• Your assignment: Every record below should be printed again exactly, with its pictures removed.

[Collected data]

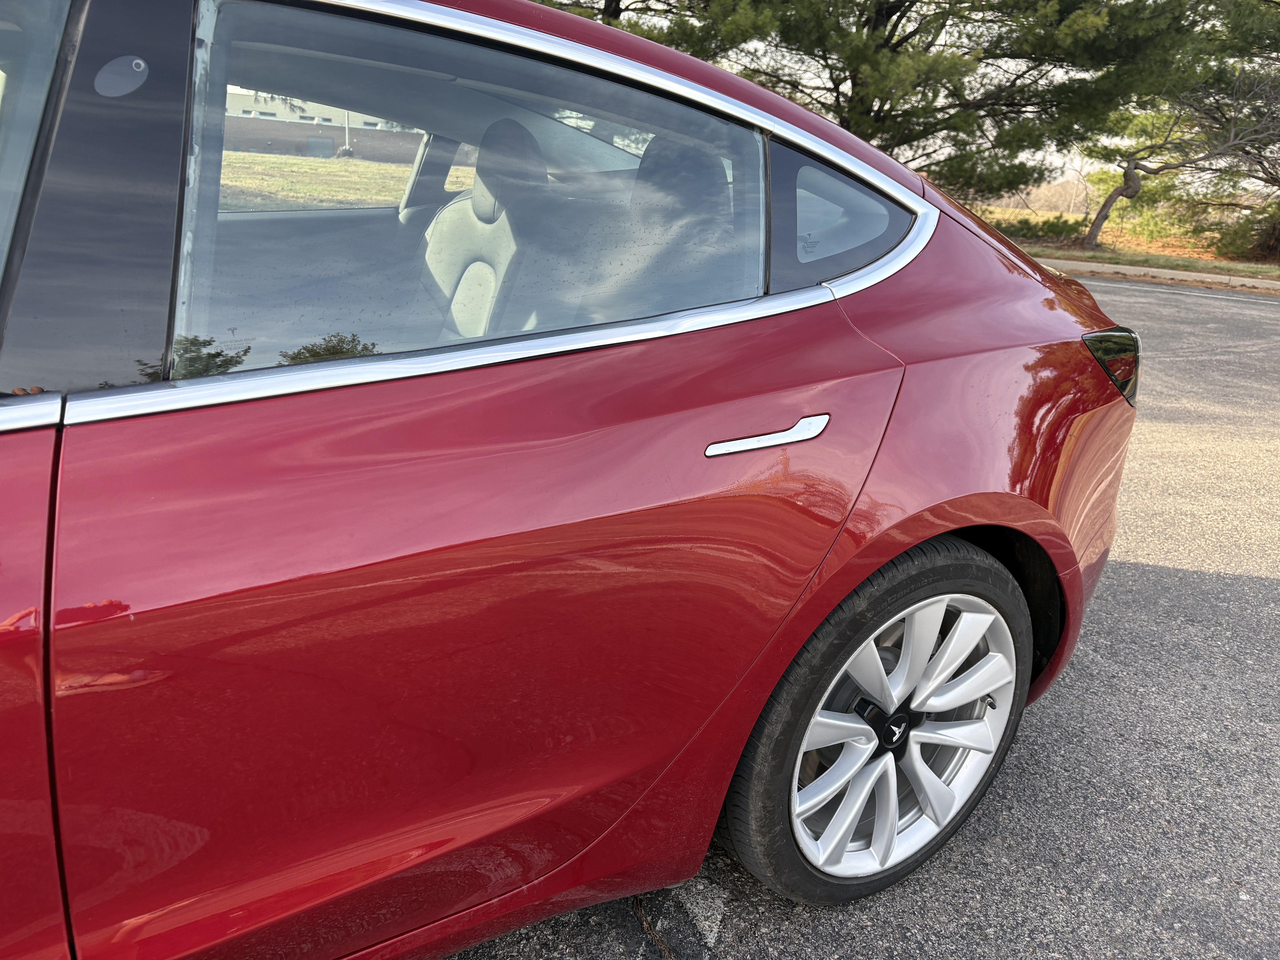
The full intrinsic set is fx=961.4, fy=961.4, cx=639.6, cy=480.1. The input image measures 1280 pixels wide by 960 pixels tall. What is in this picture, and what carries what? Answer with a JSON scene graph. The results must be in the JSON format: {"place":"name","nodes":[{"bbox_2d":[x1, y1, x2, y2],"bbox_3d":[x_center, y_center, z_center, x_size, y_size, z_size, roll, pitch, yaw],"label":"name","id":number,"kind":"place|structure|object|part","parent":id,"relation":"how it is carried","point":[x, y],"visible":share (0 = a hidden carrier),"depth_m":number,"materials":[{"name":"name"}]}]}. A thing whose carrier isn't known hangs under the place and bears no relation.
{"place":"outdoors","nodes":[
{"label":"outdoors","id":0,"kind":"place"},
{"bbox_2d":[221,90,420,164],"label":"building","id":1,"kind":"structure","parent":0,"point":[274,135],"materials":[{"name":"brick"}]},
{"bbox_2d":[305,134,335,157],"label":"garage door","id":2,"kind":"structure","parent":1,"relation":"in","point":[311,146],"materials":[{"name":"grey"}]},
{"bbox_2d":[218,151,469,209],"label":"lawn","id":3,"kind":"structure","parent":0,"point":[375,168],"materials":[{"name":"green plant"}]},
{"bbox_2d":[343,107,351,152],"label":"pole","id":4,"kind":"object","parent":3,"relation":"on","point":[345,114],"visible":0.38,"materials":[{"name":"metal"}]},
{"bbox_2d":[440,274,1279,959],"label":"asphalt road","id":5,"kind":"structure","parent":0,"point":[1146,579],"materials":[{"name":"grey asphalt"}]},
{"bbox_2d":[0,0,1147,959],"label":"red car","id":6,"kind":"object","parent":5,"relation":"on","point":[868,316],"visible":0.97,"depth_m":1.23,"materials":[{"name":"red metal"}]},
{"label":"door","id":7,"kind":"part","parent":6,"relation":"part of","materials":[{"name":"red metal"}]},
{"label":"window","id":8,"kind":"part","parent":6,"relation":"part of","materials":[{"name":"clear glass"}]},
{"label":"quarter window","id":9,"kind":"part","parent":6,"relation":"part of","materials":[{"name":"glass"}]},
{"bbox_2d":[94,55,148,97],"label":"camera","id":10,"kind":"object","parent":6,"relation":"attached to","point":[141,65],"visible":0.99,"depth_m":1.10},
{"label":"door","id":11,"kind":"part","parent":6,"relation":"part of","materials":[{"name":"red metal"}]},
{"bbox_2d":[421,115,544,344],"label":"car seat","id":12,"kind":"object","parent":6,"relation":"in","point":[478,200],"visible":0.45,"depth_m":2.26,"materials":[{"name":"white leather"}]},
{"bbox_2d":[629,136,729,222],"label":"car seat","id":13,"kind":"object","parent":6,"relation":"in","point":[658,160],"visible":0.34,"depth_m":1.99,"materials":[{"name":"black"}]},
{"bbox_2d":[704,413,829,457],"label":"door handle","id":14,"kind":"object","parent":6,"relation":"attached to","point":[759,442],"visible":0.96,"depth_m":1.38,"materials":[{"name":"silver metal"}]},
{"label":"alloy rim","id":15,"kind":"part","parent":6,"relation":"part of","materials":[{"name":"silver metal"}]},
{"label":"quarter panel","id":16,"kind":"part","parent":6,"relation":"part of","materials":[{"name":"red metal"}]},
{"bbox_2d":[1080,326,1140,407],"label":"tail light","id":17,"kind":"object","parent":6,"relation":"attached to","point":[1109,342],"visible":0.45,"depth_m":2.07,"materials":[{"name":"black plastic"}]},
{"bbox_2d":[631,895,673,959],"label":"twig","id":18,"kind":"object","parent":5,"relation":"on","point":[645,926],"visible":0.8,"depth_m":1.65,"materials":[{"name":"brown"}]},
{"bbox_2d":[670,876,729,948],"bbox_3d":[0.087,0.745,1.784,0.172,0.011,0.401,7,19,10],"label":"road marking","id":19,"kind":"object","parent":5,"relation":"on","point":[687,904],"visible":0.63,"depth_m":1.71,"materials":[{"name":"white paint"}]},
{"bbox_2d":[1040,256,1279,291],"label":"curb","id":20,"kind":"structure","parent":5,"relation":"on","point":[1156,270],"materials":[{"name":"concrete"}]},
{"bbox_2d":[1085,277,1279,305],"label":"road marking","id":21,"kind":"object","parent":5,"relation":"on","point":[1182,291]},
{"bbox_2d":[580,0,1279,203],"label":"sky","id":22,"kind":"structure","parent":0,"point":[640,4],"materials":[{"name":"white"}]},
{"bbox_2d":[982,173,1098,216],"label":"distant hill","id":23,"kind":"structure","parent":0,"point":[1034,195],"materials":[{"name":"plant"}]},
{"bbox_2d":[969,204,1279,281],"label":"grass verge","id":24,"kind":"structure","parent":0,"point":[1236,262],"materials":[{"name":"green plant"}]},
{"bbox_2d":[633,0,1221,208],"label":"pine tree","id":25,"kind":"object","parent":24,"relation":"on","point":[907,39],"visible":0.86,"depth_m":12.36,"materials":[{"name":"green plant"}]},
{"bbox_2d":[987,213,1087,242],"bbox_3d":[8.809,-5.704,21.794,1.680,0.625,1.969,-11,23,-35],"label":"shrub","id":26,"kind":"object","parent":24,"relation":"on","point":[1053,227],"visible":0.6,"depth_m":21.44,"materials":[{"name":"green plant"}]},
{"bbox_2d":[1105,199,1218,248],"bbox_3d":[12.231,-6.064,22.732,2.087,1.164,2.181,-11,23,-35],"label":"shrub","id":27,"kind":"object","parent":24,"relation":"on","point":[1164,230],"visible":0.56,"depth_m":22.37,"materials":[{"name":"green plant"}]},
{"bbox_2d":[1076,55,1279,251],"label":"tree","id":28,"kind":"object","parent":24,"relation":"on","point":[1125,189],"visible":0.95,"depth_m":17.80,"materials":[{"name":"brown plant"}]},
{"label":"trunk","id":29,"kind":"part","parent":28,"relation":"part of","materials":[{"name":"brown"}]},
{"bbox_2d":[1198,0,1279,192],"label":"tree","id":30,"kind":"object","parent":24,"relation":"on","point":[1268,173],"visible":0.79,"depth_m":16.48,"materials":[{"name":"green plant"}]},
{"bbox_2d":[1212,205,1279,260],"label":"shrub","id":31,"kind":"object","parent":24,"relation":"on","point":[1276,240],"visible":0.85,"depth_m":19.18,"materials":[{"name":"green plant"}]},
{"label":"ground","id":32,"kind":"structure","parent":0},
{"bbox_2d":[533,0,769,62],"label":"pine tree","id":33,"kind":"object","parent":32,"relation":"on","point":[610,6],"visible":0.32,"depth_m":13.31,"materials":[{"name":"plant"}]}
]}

• Result:
The full intrinsic set is fx=961.4, fy=961.4, cx=639.6, cy=480.1. The input image measures 1280 pixels wide by 960 pixels tall. What is in this picture, and what carries what? Answer with a JSON scene graph. The results must be in the JSON format: {"place":"name","nodes":[{"bbox_2d":[x1, y1, x2, y2],"bbox_3d":[x_center, y_center, z_center, x_size, y_size, z_size, roll, pitch, yaw],"label":"name","id":number,"kind":"place|structure|object|part","parent":id,"relation":"how it is carried","point":[x, y],"visible":share (0 = a hidden carrier),"depth_m":number,"materials":[{"name":"name"}]}]}. A thing whose carrier isn't known hangs under the place and bears no relation.
{"place":"outdoors","nodes":[
{"label":"outdoors","id":0,"kind":"place"},
{"bbox_2d":[221,90,420,164],"label":"building","id":1,"kind":"structure","parent":0,"point":[274,135],"materials":[{"name":"brick"}]},
{"bbox_2d":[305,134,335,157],"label":"garage door","id":2,"kind":"structure","parent":1,"relation":"in","point":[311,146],"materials":[{"name":"grey"}]},
{"bbox_2d":[218,151,469,209],"label":"lawn","id":3,"kind":"structure","parent":0,"point":[375,168],"materials":[{"name":"green plant"}]},
{"bbox_2d":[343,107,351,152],"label":"pole","id":4,"kind":"object","parent":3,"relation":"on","point":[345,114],"visible":0.38,"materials":[{"name":"metal"}]},
{"bbox_2d":[440,274,1279,959],"label":"asphalt road","id":5,"kind":"structure","parent":0,"point":[1146,579],"materials":[{"name":"grey asphalt"}]},
{"bbox_2d":[0,0,1147,959],"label":"red car","id":6,"kind":"object","parent":5,"relation":"on","point":[868,316],"visible":0.97,"depth_m":1.23,"materials":[{"name":"red metal"}]},
{"label":"door","id":7,"kind":"part","parent":6,"relation":"part of","materials":[{"name":"red metal"}]},
{"label":"window","id":8,"kind":"part","parent":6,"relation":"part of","materials":[{"name":"clear glass"}]},
{"label":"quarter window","id":9,"kind":"part","parent":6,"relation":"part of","materials":[{"name":"glass"}]},
{"bbox_2d":[94,55,148,97],"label":"camera","id":10,"kind":"object","parent":6,"relation":"attached to","point":[141,65],"visible":0.99,"depth_m":1.10},
{"label":"door","id":11,"kind":"part","parent":6,"relation":"part of","materials":[{"name":"red metal"}]},
{"bbox_2d":[421,115,544,344],"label":"car seat","id":12,"kind":"object","parent":6,"relation":"in","point":[478,200],"visible":0.45,"depth_m":2.26,"materials":[{"name":"white leather"}]},
{"bbox_2d":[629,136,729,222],"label":"car seat","id":13,"kind":"object","parent":6,"relation":"in","point":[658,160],"visible":0.34,"depth_m":1.99,"materials":[{"name":"black"}]},
{"bbox_2d":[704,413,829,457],"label":"door handle","id":14,"kind":"object","parent":6,"relation":"attached to","point":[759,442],"visible":0.96,"depth_m":1.38,"materials":[{"name":"silver metal"}]},
{"label":"alloy rim","id":15,"kind":"part","parent":6,"relation":"part of","materials":[{"name":"silver metal"}]},
{"label":"quarter panel","id":16,"kind":"part","parent":6,"relation":"part of","materials":[{"name":"red metal"}]},
{"bbox_2d":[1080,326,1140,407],"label":"tail light","id":17,"kind":"object","parent":6,"relation":"attached to","point":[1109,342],"visible":0.45,"depth_m":2.07,"materials":[{"name":"black plastic"}]},
{"bbox_2d":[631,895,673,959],"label":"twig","id":18,"kind":"object","parent":5,"relation":"on","point":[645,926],"visible":0.8,"depth_m":1.65,"materials":[{"name":"brown"}]},
{"bbox_2d":[670,876,729,948],"bbox_3d":[0.087,0.745,1.784,0.172,0.011,0.401,7,19,10],"label":"road marking","id":19,"kind":"object","parent":5,"relation":"on","point":[687,904],"visible":0.63,"depth_m":1.71,"materials":[{"name":"white paint"}]},
{"bbox_2d":[1040,256,1279,291],"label":"curb","id":20,"kind":"structure","parent":5,"relation":"on","point":[1156,270],"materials":[{"name":"concrete"}]},
{"bbox_2d":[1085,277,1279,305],"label":"road marking","id":21,"kind":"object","parent":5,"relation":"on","point":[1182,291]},
{"bbox_2d":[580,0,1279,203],"label":"sky","id":22,"kind":"structure","parent":0,"point":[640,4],"materials":[{"name":"white"}]},
{"bbox_2d":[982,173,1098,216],"label":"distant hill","id":23,"kind":"structure","parent":0,"point":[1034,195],"materials":[{"name":"plant"}]},
{"bbox_2d":[969,204,1279,281],"label":"grass verge","id":24,"kind":"structure","parent":0,"point":[1236,262],"materials":[{"name":"green plant"}]},
{"bbox_2d":[633,0,1221,208],"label":"pine tree","id":25,"kind":"object","parent":24,"relation":"on","point":[907,39],"visible":0.86,"depth_m":12.36,"materials":[{"name":"green plant"}]},
{"bbox_2d":[987,213,1087,242],"bbox_3d":[8.809,-5.704,21.794,1.680,0.625,1.969,-11,23,-35],"label":"shrub","id":26,"kind":"object","parent":24,"relation":"on","point":[1053,227],"visible":0.6,"depth_m":21.44,"materials":[{"name":"green plant"}]},
{"bbox_2d":[1105,199,1218,248],"bbox_3d":[12.231,-6.064,22.732,2.087,1.164,2.181,-11,23,-35],"label":"shrub","id":27,"kind":"object","parent":24,"relation":"on","point":[1164,230],"visible":0.56,"depth_m":22.37,"materials":[{"name":"green plant"}]},
{"bbox_2d":[1076,55,1279,251],"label":"tree","id":28,"kind":"object","parent":24,"relation":"on","point":[1125,189],"visible":0.95,"depth_m":17.80,"materials":[{"name":"brown plant"}]},
{"label":"trunk","id":29,"kind":"part","parent":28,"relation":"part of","materials":[{"name":"brown"}]},
{"bbox_2d":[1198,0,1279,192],"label":"tree","id":30,"kind":"object","parent":24,"relation":"on","point":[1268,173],"visible":0.79,"depth_m":16.48,"materials":[{"name":"green plant"}]},
{"bbox_2d":[1212,205,1279,260],"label":"shrub","id":31,"kind":"object","parent":24,"relation":"on","point":[1276,240],"visible":0.85,"depth_m":19.18,"materials":[{"name":"green plant"}]},
{"label":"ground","id":32,"kind":"structure","parent":0},
{"bbox_2d":[533,0,769,62],"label":"pine tree","id":33,"kind":"object","parent":32,"relation":"on","point":[610,6],"visible":0.32,"depth_m":13.31,"materials":[{"name":"plant"}]}
]}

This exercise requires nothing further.